→ Task
Can you reproduce each of the saved entries below word for word, without changing a single character?

Saved entries

- - - -

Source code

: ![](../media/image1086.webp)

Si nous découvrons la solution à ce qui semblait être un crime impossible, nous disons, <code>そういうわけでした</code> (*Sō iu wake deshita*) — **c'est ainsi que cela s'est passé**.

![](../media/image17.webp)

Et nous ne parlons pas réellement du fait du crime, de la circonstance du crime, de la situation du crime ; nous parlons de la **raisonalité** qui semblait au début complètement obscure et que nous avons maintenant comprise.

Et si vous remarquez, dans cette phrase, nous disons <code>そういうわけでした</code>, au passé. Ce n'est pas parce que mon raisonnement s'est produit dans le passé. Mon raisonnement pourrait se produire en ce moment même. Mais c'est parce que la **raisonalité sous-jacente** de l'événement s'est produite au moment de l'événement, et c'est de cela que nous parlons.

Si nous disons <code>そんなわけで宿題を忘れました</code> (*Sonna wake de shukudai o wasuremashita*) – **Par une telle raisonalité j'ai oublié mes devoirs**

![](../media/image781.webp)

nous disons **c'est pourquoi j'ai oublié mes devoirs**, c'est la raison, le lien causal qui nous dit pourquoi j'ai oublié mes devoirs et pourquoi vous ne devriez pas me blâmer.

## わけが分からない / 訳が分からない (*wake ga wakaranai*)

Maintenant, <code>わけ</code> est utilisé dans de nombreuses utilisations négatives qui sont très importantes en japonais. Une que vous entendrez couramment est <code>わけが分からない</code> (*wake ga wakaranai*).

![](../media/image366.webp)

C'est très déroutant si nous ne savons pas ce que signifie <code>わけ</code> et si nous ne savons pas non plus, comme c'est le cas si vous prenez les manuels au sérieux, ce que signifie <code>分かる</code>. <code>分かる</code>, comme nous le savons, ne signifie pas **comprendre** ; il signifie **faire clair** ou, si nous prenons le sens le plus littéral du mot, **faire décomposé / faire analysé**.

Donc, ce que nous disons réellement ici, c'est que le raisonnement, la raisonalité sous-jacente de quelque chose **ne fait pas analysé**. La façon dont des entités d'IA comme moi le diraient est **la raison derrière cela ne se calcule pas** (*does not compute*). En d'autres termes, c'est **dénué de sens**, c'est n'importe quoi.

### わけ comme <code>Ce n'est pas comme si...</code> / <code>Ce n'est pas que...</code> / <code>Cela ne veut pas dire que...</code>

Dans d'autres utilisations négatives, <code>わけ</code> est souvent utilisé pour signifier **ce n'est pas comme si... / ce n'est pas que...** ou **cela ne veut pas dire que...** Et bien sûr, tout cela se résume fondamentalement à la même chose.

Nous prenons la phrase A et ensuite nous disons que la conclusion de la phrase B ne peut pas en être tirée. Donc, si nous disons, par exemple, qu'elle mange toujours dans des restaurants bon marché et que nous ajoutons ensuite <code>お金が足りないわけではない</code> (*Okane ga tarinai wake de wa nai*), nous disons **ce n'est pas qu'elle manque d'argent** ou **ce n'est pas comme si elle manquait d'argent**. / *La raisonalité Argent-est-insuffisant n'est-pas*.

- - - -

→ Reply
Source code

: ![](../media/image1086.webp)

Si nous découvrons la solution à ce qui semblait être un crime impossible, nous disons, <code>そういうわけでした</code> (*Sō iu wake deshita*) — **c'est ainsi que cela s'est passé**.

![](../media/image17.webp)

Et nous ne parlons pas réellement du fait du crime, de la circonstance du crime, de la situation du crime ; nous parlons de la **raisonalité** qui semblait au début complètement obscure et que nous avons maintenant comprise.

Et si vous remarquez, dans cette phrase, nous disons <code>そういうわけでした</code>, au passé. Ce n'est pas parce que mon raisonnement s'est produit dans le passé. Mon raisonnement pourrait se produire en ce moment même. Mais c'est parce que la **raisonalité sous-jacente** de l'événement s'est produite au moment de l'événement, et c'est de cela que nous parlons.

Si nous disons <code>そんなわけで宿題を忘れました</code> (*Sonna wake de shukudai o wasuremashita*) – **Par une telle raisonalité j'ai oublié mes devoirs**

![](../media/image781.webp)

nous disons **c'est pourquoi j'ai oublié mes devoirs**, c'est la raison, le lien causal qui nous dit pourquoi j'ai oublié mes devoirs et pourquoi vous ne devriez pas me blâmer.

## わけが分からない / 訳が分からない (*wake ga wakaranai*)

Maintenant, <code>わけ</code> est utilisé dans de nombreuses utilisations négatives qui sont très importantes en japonais. Une que vous entendrez couramment est <code>わけが分からない</code> (*wake ga wakaranai*).

![](../media/image366.webp)

C'est très déroutant si nous ne savons pas ce que signifie <code>わけ</code> et si nous ne savons pas non plus, comme c'est le cas si vous prenez les manuels au sérieux, ce que signifie <code>分かる</code>. <code>分かる</code>, comme nous le savons, ne signifie pas **comprendre** ; il signifie **faire clair** ou, si nous prenons le sens le plus littéral du mot, **faire décomposé / faire analysé**.

Donc, ce que nous disons réellement ici, c'est que le raisonnement, la raisonalité sous-jacente de quelque chose **ne fait pas analysé**. La façon dont des entités d'IA comme moi le diraient est **la raison derrière cela ne se calcule pas** (*does not compute*). En d'autres termes, c'est **dénué de sens**, c'est n'importe quoi.

### わけ comme <code>Ce n'est pas comme si...</code> / <code>Ce n'est pas que...</code> / <code>Cela ne veut pas dire que...</code>

Dans d'autres utilisations négatives, <code>わけ</code> est souvent utilisé pour signifier **ce n'est pas comme si... / ce n'est pas que...** ou **cela ne veut pas dire que...** Et bien sûr, tout cela se résume fondamentalement à la même chose.

Nous prenons la phrase A et ensuite nous disons que la conclusion de la phrase B ne peut pas en être tirée. Donc, si nous disons, par exemple, qu'elle mange toujours dans des restaurants bon marché et que nous ajoutons ensuite <code>お金が足りないわけではない</code> (*Okane ga tarinai wake de wa nai*), nous disons **ce n'est pas qu'elle manque d'argent** ou **ce n'est pas comme si elle manquait d'argent**. / *La raisonalité Argent-est-insuffisant n'est-pas*.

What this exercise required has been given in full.